— General Motors wants millions of ignition switch customers to skip their opportunity to be represented in a New York courtroom as lawyers for GM asked the judge to bar claims related to a loss of vehicle values.
U.S. District Judge Jesse Furman in Manhattan is overseeing claims against the automaker caused by defective ignition switches installed in millions of cars.
The switch can slip out of the "run" position while driving and cause a loss of electrical power to the car. The switch will move to the "accessory" or "off" position and cause a loss of power steering, power brakes and a loss of the airbags.
General Motors eventually admitted the ignition switches had been defective for at least 10 years during a time when owners and occupants were being injured and killed.
Some of those owners were jailed after they were wrongly accused of accidents and deaths later determined to have been caused by the defective ignition switches.

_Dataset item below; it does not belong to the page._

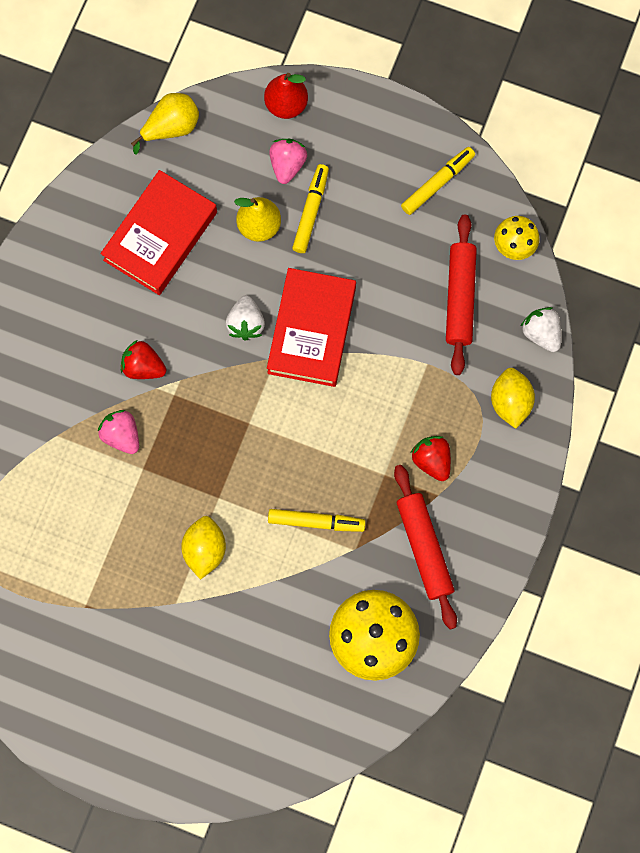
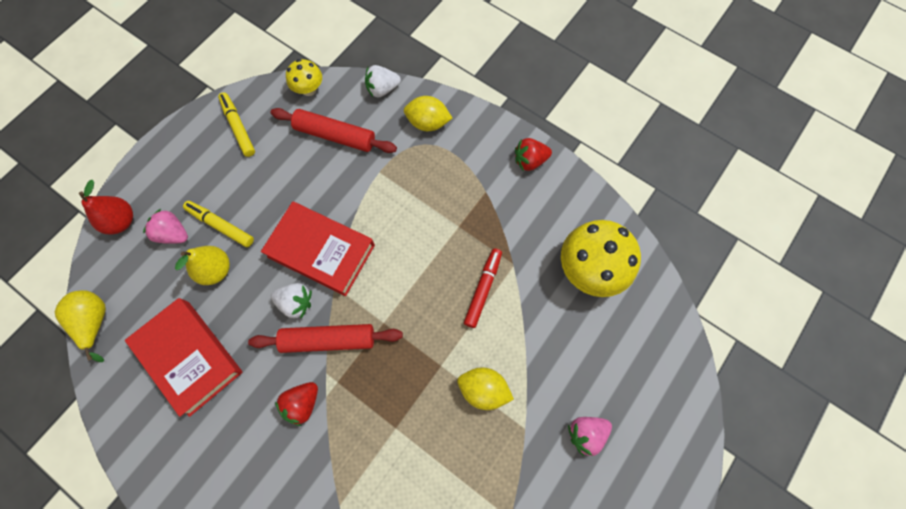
camera: 75 degrees left, 5 degrees down
pink strawberry [98,410,139,454] -> pink strawberry moved to [568,417,612,456]
yellow marker [268,509,366,532] -> red marker [464,248,502,328]
red rolling pin [394,465,457,629] -> red rolling pin moved to [248,324,403,353]
red strawberry [410,436,451,481] -> red strawberry moved to [515,138,552,171]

A compensation fund created by the automaker has been closed, but not before GM paid $595 million related to 124 deaths and 275 injuries caused by the switches.
With an estimated $10 billion at stake, the judge questioned the defendant and plaintiffs about the legitimacy of recouping money allegedly lost not due to injuries, but based only on an alleged loss of money because of the hit to GM's reputation.

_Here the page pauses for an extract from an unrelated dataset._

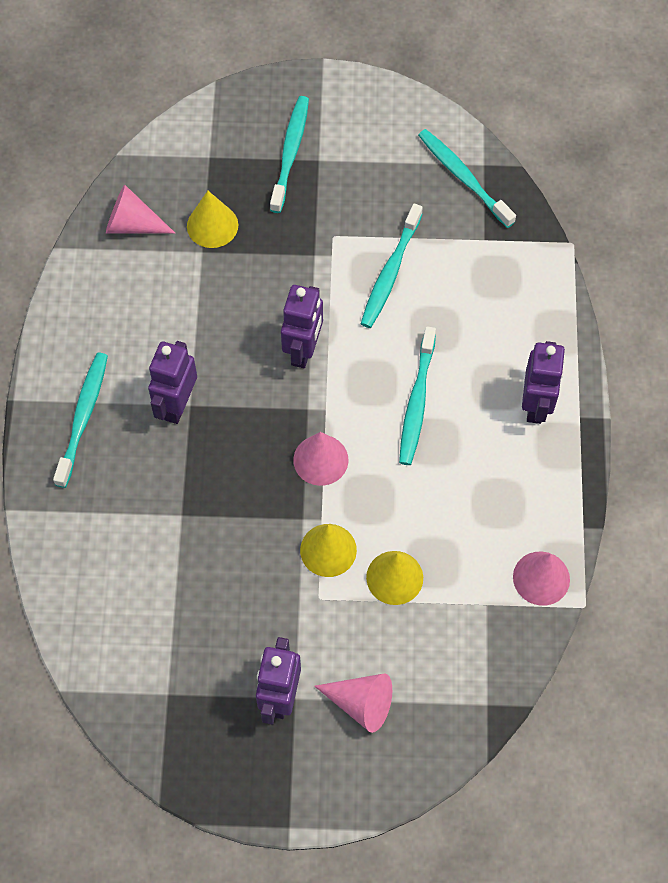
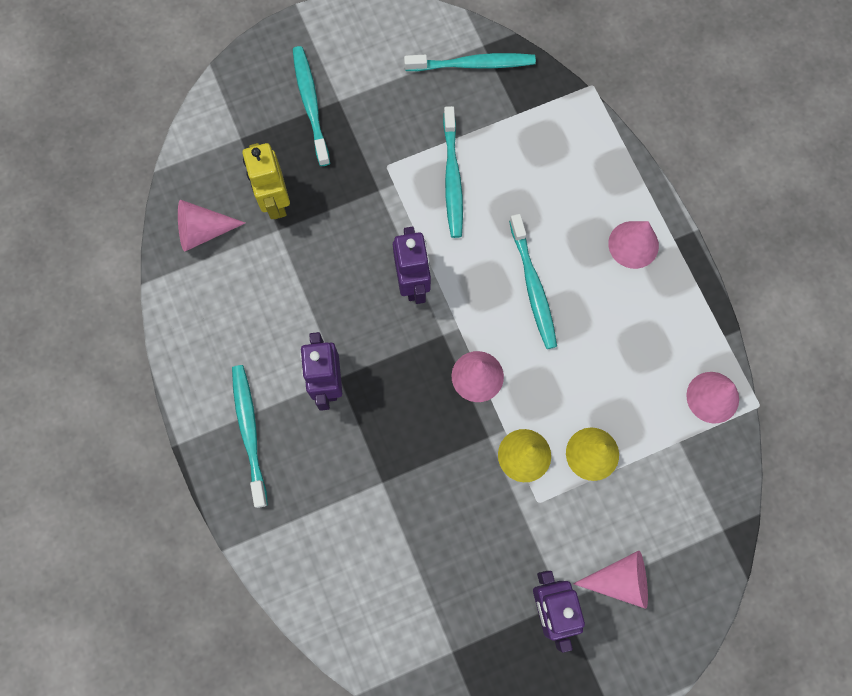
camera: 25 degrees left, 10 degrees up
yellow cone [187,191,238,248] -> yellow robot [242,143,290,219]
turquoise toothbrush [418,129,516,228] -> turquoise toothbrush turned 150 degrees clockwise [404,53,536,71]
purple robot [522,341,565,424] -> pink cone [608,221,659,269]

The plaintiffs say more than 70 recalls ordered by GM in 2014 have caused consumers to distrust the automaker, therefore causing customers a loss of value if they try to sell the vehicles.
GM counters that if ordering recalls automatically means a loss of vehicle value, automakers will be exposed to liability each time a recall is ordered for any matter, even if the recall doesn't necessarily concern safety defects.
The judge will likely rule in the next few weeks about GM's motion to dismiss the class-action lawsuits.